Lookers has said that it can now “look to the future with confidence” after emerging from the most challenging period in its history.
In its 2020 annual financial results the AM100 PLC reported revenues down 23% to £3.69 billion (2019: 4.81bn) but underlying pre-tax profits of £14.1m were ahead of 2019’s restated £4m result and a statutory profit before tax of £2m well up on last year’s loss of £45.7m.
The result for the period to December 31, 2020, came in a year which saw the Lookers battle COVID-19 lockdowns, legacy issues which delivered a fraud investigation and a temporary suspension of shares trading, a board restructure and a wider group restructure involving the closure or consolidation of 12 dealership and 1,500 staff redundancies.
In his final annual results report before retiring from his post as group chairman, Phil White conceded that the group had experienced “material uncertainty throughout the year”.
But chief executive Mark Raban said that the outcome presented in today’s (July 1) annual financial results statement meant that Lookers was now “in a great position to benefit from the many growth opportunities available for the business”.
Raban said: “2020 was a challenging year for the group dealing with both the impact of COVID-19 and the group's legacy issues.
“We are emerging from this period operationally, financially and culturally as a better business, focused on putting the customer at the centre of everything we do.
“We expect to build on the strong momentum within the business, underpinned by our excellent manufacturer relationships, omni-channel technology platform and fantastic Lookers colleagues.”
Lookers annual results statement said that the business had delivered an outperformance against the UK retail new car market of 9.6ppts with resilient trading in used cars and aftersales.

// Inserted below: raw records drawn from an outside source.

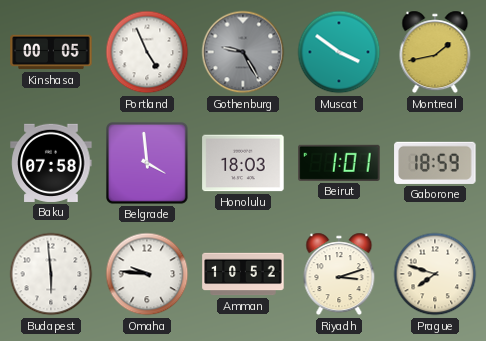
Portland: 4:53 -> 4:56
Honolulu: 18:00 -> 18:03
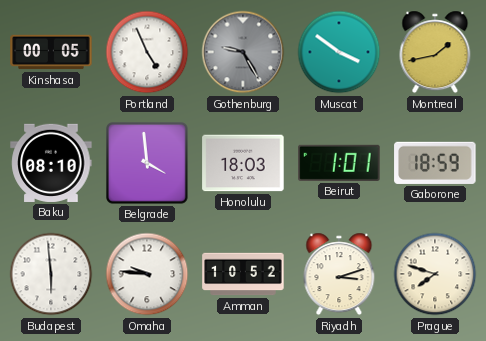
Baku: 07:58 -> 08:10
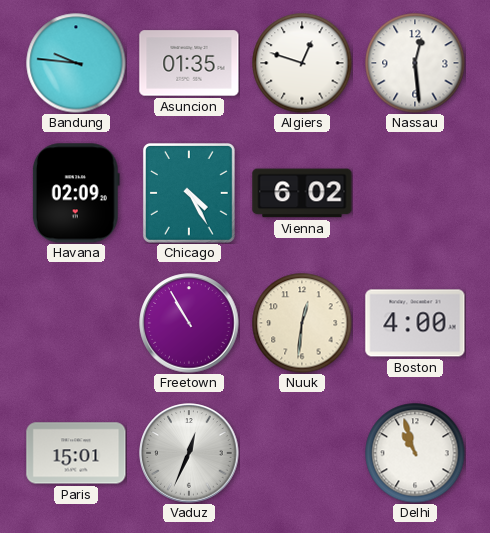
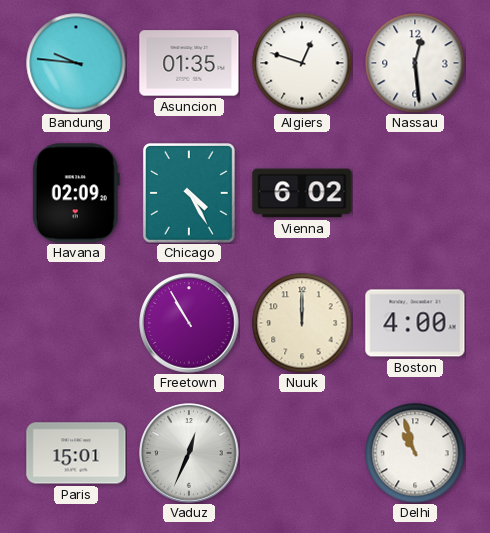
Nuuk: 12:31 -> 12:00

Its accounts showed a 23.2% reduction in new car sales revenues (£1.71bn), 23.5% decline in used car revenues (£1.78bn) and a 22.5% dip in aftersales revenues (£383.8m) last year.
The completion of its restructuring operation claim to have put the business on-track to realise annualised cost savings of £50m with a reduced headcount and smaller footprint which put an emphasis on having the right car brands in the right locations, however.
Its statement of consolidated income included a £34.9m receipt from the Government's coronavirus job retention scheme (CJRS) and £10.2m of rates reductions under the Government's business rates holiday scheme.
Lookers said it had emerged from 2020 with a strong balance sheet benefited from a property portfolio worth in excess of £300m alongside a net cash position of approximately £18m.
In addition, the group has a previously-announced funding extension agreed with existing banking club for an initial £150m, while the lack of any Financial Conduct Authority (FCA) sanctions resulting from 2020’s investigation into the group's historic sales processes released a £10.4m provision set aside in the previous financial year.
Lookers said in today’s statement that it now intends to investment in its omni-channel customer experience.
It also plans to harness growth from the transition to electric vehicles through infrastructure investment and connected car services, alongside the roll-out of new aftersales products and services.
In a trading update for the first half of 2021, Lookers said: “Trading in the first six months of the year has been exceptionally strong underpinned by robust consumer demand, ongoing outperformance of the UK retail new car market, improving used vehicle margins and the group's self-help restructuring programme.
“As we look forward into the second half of 2021 there remains some uncertainty driven by the ongoing impact of COVID-19 and notable supply restrictions in both new and used vehicles which have been tightening in recent weeks.
“Notwithstanding these uncertainties given the strength of performance during the first half of 2021 the board remains confident about the outlook for the remainder of 2021.”